- [REQUIRED WORK]:
[1] In the forum thread on combining gradients, reproduce the passage from "I have 2 gradients" to "a big help.".
[2] Translate this sentence from the forum thread on combining gradients into Spanish: "But I get stuck while implementing backward for module C."

- [READING PASSAGE]:
--- START ---
I have 2 modules A and B after a parent module C.
During loss computation, I simply compute total_loss = loss_A + loss_B
But I get stuck while implementing backward for module C.
I have 2 gradients come from module A and module B, and I have 2 proposals:
sum the 2 gradients
backward module C with 2 gradients individually
Both 2 methods seem to have different downsides.
How would you guys solve this weird condition?
Any comment or direction would be a big help.
Thanks!
Thanks for your reply!
You’re right, my brain must be broken …
But is simply summing the two gradients work in this case?
I mean, in high dimensional space, the 2 gradients may probably point to very different directions, so the resulting direction can be very different to original ones.
Or am I over-concerning this problem?
import torch
from torch.autograd import Variable
# define initial data
a = Variable(torch.randn(10), requires_grad=True)
# b is the parent module
b = a * 2
# rewrap variable to have manual history management here
b_ = Variable(b.data, requires_grad=True)
--- END ---
- [DATA SEGMENT]:
--- START ---
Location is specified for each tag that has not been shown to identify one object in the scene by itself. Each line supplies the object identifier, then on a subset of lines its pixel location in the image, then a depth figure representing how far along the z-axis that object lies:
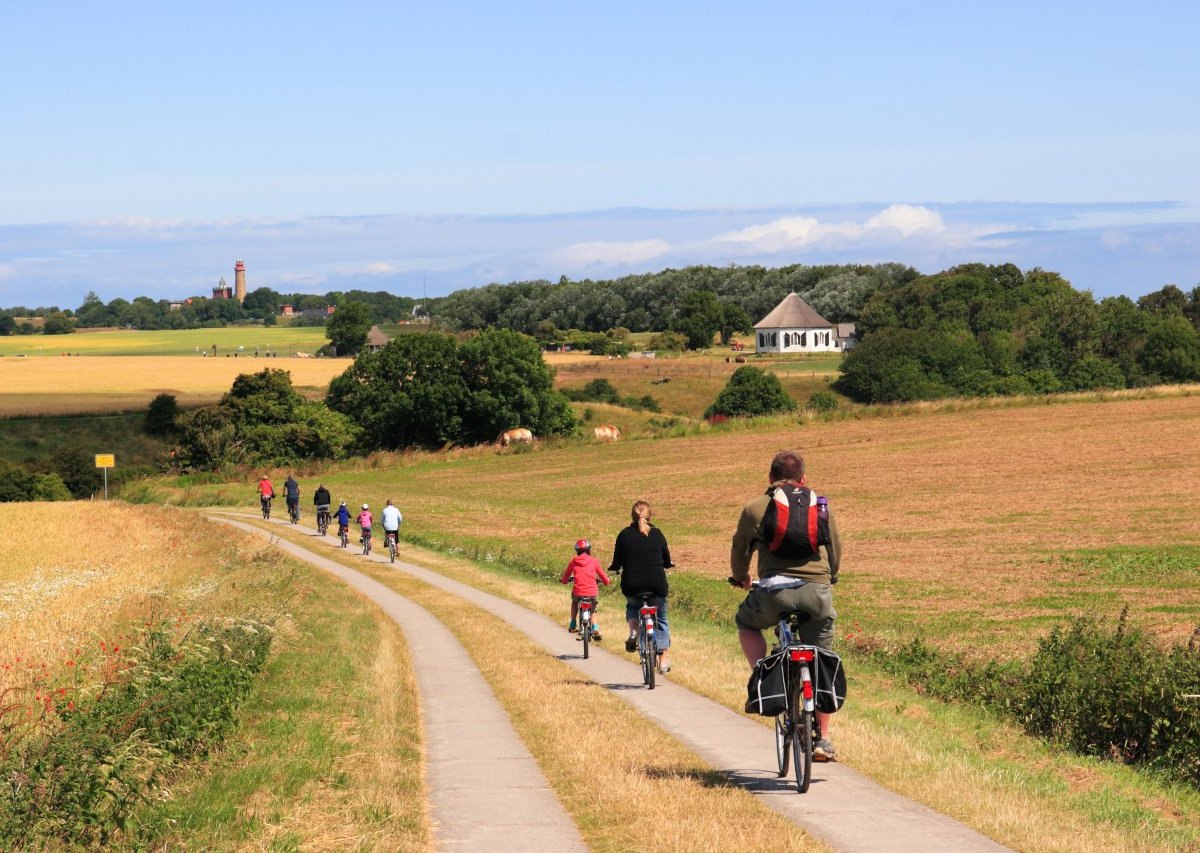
--- END ---
- [RESPONSES PER TASK]:
[1]
I have 2 gradients come from module A and module B, and I have 2 proposals:
sum the 2 gradients
backward module C with 2 gradients individually
Both 2 methods seem to have different downsides.
How would you guys solve this weird condition?
Any comment or direction would be a big help.

[2] Pero me atasco al implementar backward para el módulo C.